RECORD SET Start Marker
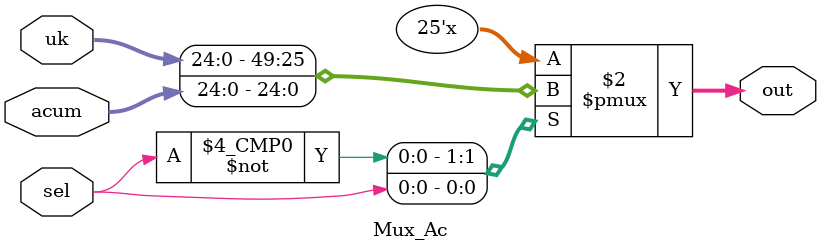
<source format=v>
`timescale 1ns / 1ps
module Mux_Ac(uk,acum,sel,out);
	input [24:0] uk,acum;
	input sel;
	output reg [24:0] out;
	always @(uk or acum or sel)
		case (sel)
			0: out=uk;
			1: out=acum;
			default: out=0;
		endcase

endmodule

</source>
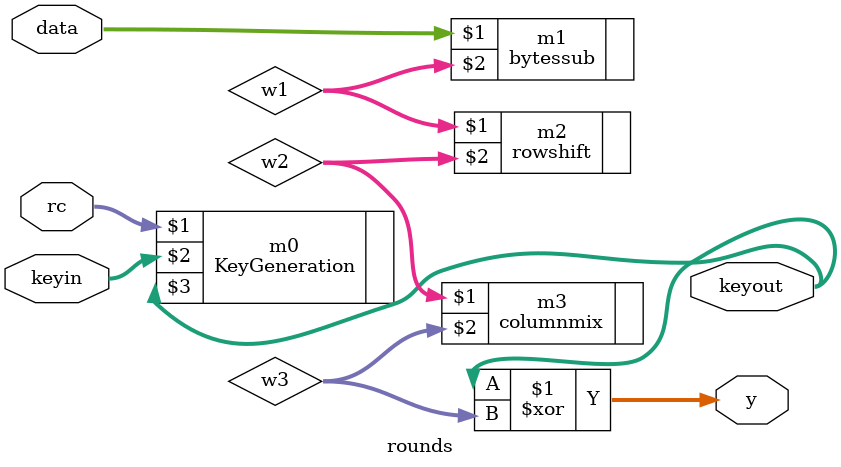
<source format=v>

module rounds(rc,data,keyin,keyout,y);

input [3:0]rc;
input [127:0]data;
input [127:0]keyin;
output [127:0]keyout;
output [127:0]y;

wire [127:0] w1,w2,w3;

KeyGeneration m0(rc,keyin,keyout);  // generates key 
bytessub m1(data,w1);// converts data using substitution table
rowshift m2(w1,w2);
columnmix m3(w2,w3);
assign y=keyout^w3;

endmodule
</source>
RECORD SET End Marker
Copy verbatim the span of lines that begins with the line holding "input [127:0]data;" and ends at the last line of the records.

input [127:0]data;
input [127:0]keyin;
output [127:0]keyout;
output [127:0]y;

wire [127:0] w1,w2,w3;

KeyGeneration m0(rc,keyin,keyout);  // generates key 
bytessub m1(data,w1);// converts data using substitution table
rowshift m2(w1,w2);
columnmix m3(w2,w3);
assign y=keyout^w3;

endmodule
</source>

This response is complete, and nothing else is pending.